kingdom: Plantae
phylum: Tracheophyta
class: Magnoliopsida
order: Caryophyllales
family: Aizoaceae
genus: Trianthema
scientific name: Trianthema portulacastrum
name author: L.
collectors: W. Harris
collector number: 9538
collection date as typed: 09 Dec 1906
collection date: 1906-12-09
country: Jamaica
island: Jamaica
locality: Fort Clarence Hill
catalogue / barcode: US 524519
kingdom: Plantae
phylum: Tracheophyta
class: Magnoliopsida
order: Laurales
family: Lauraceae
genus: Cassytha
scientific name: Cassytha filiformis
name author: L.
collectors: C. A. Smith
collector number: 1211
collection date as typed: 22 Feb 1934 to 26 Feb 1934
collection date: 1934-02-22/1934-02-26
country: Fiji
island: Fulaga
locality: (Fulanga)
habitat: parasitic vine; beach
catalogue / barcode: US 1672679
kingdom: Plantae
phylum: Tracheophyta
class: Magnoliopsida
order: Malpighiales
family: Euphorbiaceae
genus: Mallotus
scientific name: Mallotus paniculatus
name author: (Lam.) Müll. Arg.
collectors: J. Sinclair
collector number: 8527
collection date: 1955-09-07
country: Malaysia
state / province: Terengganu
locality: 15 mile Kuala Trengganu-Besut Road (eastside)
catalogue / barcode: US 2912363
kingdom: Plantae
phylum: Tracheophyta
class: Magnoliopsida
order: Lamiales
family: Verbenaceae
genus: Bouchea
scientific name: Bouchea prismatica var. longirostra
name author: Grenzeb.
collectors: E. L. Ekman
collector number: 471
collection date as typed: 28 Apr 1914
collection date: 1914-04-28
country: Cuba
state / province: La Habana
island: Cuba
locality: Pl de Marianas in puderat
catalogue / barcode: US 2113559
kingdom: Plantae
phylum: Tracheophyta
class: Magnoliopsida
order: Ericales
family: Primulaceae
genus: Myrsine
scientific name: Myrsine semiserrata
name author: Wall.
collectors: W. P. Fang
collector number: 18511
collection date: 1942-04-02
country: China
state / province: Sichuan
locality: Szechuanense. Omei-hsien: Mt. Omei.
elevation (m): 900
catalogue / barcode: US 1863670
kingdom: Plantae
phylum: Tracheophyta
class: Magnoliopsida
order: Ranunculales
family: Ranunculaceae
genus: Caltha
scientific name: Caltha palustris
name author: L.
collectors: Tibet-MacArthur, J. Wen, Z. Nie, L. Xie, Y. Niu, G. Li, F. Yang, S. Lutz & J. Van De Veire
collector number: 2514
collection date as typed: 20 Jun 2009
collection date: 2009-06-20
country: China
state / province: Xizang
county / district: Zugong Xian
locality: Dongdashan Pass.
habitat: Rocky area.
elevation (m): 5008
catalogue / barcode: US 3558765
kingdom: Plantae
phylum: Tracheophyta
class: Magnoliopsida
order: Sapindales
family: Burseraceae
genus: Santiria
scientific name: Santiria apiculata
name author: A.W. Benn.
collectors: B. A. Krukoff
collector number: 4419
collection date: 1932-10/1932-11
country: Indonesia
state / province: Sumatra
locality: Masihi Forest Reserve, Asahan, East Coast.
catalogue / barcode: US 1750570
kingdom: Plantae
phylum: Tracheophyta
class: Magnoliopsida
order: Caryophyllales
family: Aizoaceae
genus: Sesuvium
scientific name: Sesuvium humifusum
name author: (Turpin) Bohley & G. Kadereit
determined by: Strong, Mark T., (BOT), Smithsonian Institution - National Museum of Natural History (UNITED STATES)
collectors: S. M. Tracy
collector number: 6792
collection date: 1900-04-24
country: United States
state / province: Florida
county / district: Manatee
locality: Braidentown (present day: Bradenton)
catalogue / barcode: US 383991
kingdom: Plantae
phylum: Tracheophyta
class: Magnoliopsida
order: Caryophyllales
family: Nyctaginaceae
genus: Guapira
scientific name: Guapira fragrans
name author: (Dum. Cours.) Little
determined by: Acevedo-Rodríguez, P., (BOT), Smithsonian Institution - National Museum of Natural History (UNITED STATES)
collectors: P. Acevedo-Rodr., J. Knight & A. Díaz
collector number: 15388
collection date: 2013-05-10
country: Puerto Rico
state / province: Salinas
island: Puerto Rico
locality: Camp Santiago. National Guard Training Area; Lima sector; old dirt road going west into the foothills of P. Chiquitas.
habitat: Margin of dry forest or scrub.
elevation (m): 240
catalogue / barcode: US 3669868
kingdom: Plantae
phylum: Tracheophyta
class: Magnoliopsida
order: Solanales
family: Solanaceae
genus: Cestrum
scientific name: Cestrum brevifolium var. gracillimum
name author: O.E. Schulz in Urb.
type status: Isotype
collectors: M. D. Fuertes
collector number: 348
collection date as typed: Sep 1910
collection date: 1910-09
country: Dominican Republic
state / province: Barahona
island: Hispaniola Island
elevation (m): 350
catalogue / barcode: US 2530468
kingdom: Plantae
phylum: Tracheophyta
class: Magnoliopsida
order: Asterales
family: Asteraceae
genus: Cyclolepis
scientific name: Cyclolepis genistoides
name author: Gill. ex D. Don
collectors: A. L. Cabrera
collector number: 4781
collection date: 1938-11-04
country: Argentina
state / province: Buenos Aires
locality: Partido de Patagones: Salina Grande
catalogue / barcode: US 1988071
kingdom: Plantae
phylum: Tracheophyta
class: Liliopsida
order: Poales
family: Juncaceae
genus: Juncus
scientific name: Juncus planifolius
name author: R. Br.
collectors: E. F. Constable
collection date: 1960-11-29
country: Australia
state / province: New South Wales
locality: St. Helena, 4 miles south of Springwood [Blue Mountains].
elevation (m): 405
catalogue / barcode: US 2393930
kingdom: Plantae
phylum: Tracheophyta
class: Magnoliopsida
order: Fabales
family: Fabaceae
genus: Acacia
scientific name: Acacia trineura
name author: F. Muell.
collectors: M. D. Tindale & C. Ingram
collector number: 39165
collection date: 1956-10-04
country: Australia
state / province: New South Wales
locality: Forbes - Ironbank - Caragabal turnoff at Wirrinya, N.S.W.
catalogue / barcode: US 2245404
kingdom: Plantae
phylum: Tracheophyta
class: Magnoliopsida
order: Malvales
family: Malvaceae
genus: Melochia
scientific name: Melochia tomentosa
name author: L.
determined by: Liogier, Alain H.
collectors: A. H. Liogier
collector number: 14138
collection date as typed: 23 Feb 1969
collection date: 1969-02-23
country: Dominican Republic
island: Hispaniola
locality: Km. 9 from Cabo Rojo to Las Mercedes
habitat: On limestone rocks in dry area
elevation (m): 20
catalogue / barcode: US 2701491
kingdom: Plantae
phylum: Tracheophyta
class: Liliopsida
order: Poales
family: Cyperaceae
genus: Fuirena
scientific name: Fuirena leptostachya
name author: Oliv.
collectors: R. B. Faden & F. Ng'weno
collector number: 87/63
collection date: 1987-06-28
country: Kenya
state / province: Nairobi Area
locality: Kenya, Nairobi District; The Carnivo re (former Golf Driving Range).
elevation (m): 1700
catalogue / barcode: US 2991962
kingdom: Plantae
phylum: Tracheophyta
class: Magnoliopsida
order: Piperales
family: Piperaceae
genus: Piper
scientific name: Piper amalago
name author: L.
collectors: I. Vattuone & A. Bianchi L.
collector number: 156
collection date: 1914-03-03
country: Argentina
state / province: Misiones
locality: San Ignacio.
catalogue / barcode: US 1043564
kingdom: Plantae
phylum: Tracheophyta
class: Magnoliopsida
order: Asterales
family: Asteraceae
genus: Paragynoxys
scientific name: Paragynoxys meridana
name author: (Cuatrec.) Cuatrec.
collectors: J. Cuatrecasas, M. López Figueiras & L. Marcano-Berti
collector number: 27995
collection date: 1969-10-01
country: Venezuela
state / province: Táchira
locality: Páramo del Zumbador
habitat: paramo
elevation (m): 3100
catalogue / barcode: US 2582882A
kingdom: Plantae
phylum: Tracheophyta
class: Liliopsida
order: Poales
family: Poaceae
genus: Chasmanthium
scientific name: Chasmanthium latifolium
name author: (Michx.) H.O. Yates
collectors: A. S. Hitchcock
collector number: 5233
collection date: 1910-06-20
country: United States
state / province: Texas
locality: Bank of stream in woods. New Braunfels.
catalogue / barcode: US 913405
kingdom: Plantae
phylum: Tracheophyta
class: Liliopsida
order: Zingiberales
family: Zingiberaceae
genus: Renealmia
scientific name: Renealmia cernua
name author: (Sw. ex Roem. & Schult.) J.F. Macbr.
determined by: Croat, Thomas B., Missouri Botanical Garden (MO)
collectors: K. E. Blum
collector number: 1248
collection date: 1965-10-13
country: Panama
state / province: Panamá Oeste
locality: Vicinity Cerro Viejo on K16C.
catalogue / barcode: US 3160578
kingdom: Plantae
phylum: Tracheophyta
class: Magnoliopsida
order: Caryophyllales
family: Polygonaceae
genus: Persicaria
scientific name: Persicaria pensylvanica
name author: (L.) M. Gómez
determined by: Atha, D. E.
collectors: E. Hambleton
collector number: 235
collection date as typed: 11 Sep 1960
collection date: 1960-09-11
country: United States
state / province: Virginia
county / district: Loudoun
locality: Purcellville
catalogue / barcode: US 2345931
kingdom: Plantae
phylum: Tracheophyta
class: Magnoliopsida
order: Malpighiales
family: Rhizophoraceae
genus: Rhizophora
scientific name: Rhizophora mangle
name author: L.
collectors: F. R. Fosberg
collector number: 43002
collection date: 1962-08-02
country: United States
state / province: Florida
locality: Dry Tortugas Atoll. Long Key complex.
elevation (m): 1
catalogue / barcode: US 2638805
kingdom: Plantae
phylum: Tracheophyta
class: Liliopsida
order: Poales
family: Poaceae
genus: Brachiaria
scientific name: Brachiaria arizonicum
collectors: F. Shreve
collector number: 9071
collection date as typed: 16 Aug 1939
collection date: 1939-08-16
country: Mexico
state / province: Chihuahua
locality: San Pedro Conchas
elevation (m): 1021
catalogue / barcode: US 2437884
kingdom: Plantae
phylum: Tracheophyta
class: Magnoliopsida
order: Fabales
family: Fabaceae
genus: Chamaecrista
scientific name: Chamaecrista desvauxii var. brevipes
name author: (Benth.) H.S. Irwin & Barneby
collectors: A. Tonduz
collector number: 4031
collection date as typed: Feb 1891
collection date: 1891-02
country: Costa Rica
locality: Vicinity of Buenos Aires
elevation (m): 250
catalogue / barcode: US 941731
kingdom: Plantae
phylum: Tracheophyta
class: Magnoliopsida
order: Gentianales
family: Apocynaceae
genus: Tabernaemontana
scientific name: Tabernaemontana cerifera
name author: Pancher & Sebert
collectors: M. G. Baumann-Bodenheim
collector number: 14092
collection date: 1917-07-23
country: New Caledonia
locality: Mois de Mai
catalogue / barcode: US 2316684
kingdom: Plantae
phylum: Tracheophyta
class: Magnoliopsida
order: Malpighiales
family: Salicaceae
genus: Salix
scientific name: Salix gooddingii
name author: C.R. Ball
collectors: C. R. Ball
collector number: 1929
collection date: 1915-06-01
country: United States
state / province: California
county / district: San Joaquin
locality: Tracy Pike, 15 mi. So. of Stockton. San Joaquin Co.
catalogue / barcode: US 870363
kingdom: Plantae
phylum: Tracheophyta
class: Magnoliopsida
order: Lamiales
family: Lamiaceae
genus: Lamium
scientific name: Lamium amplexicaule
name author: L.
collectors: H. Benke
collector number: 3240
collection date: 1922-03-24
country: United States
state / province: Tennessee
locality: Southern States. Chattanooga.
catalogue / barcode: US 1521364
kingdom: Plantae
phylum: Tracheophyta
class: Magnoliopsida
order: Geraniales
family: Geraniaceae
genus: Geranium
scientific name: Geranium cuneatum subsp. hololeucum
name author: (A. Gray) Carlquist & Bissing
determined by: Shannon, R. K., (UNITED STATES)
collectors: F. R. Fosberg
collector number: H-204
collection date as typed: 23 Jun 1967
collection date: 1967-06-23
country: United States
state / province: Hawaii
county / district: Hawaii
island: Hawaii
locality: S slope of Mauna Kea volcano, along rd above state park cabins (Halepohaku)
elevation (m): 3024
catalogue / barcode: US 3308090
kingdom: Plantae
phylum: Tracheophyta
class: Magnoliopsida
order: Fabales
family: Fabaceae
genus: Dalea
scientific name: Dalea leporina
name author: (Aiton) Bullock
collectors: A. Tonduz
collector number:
————
Task description :: Copy out the records above from the line containing "genus: Piper" through the line containing "collector number: 235", including both of those lines.

Correct response ::
genus: Piper
scientific name: Piper amalago
name author: L.
collectors: I. Vattuone & A. Bianchi L.
collector number: 156
collection date: 1914-03-03
country: Argentina
state / province: Misiones
locality: San Ignacio.
catalogue / barcode: US 1043564
kingdom: Plantae
phylum: Tracheophyta
class: Magnoliopsida
order: Asterales
family: Asteraceae
genus: Paragynoxys
scientific name: Paragynoxys meridana
name author: (Cuatrec.) Cuatrec.
collectors: J. Cuatrecasas, M. López Figueiras & L. Marcano-Berti
collector number: 27995
collection date: 1969-10-01
country: Venezuela
state / province: Táchira
locality: Páramo del Zumbador
habitat: paramo
elevation (m): 3100
catalogue / barcode: US 2582882A
kingdom: Plantae
phylum: Tracheophyta
class: Liliopsida
order: Poales
family: Poaceae
genus: Chasmanthium
scientific name: Chasmanthium latifolium
name author: (Michx.) H.O. Yates
collectors: A. S. Hitchcock
collector number: 5233
collection date: 1910-06-20
country: United States
state / province: Texas
locality: Bank of stream in woods. New Braunfels.
catalogue / barcode: US 913405
kingdom: Plantae
phylum: Tracheophyta
class: Liliopsida
order: Zingiberales
family: Zingiberaceae
genus: Renealmia
scientific name: Renealmia cernua
name author: (Sw. ex Roem. & Schult.) J.F. Macbr.
determined by: Croat, Thomas B., Missouri Botanical Garden (MO)
collectors: K. E. Blum
collector number: 1248
collection date: 1965-10-13
country: Panama
state / province: Panamá Oeste
locality: Vicinity Cerro Viejo on K16C.
catalogue / barcode: US 3160578
kingdom: Plantae
phylum: Tracheophyta
class: Magnoliopsida
order: Caryophyllales
family: Polygonaceae
genus: Persicaria
scientific name: Persicaria pensylvanica
name author: (L.) M. Gómez
determined by: Atha, D. E.
collectors: E. Hambleton
collector number: 235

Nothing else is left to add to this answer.